Iran crushing protests led to 'crimes against humanity’

Iran crushing protests led to 'crimes against humanity’

GENEVA
Iran crushing protests led to crimes against humanity’

The violent repression of peaceful protests and discrimination against women and girls by Tehran led to serious rights violations, many amounting to crimes against humanity, a U.N. experts probe said on March 8.

Iran was rocked by widespread demonstrations sparked by the September 2022 death of Mahsa Amini, a 22-year-old Iranian Kurd who had been arrested for allegedly violating the strict dress rule for women based on Islamic sharia law.

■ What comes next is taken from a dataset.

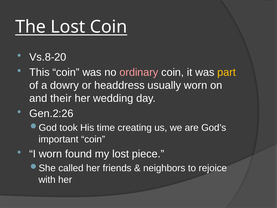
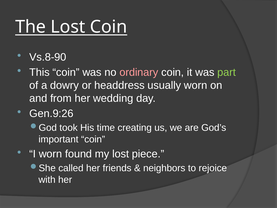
Vs.8-20: Vs.8-20 -> Vs.8-90
part colour: yellow -> light green
their: their -> from
Gen.2:26: Gen.2:26 -> Gen.9:26
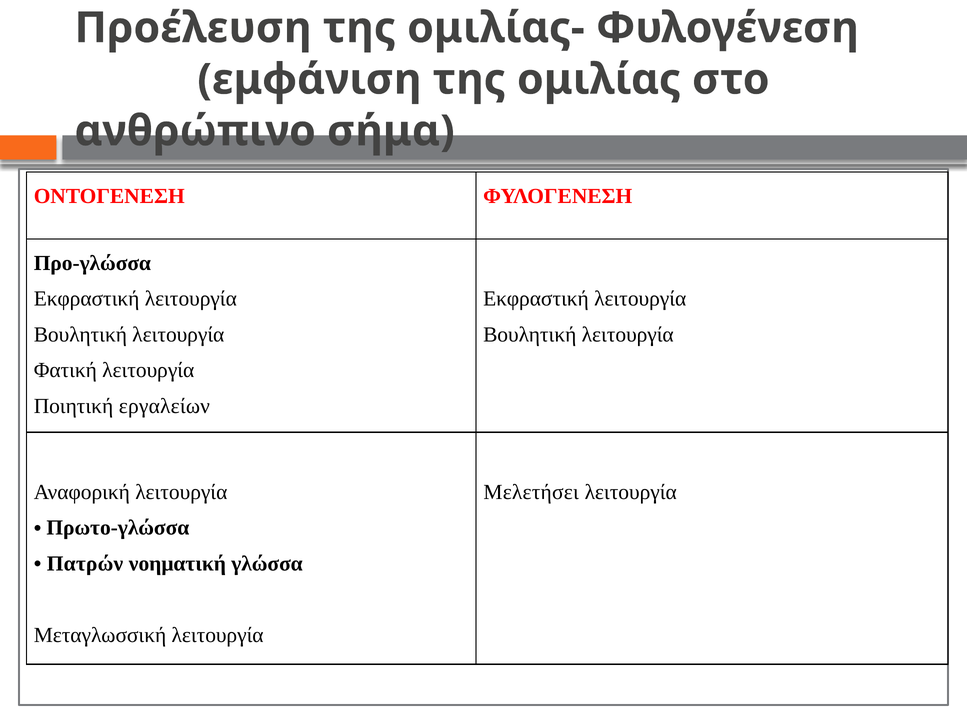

Anger over her death rapidly expanded into weeks of taboo-breaking protests which saw women tearing off their mandatory headscarves in an open challenge to the Islamic Republic's system of government under supreme leader Ayatollah Ali Khamenei.

The U.N. Human Rights Council held a special session on the situation in November 2022 and voted to create a high-level investigation into the deadly crackdown.

In its first report, the independent international fact-finding mission on Iran said many of the violations "amount to crimes against humanity, specifically those of murder, imprisonment, torture, rape and other forms of sexual violence, persecution, enforced disappearance and other inhumane acts.”

It said the commission of such crimes, in the context of a deprivation of fundamental rights of victims, inflicted with discriminatory intent, "leads the mission to the conclusion that the crime against humanity of persecution on the grounds of gender has been committed.”

The three-member mission comprises chair Sara Hossain of Bangladesh, Shaheen Sardar Ali from Pakistan and Viviana Krsticevic of Argentina.

"These acts form part of a widespread and systematic attack directed against the civilian population in Iran, namely against women, girls, boys and men who have demanded freedom, equality, dignity and accountability," Hossain said in a statement.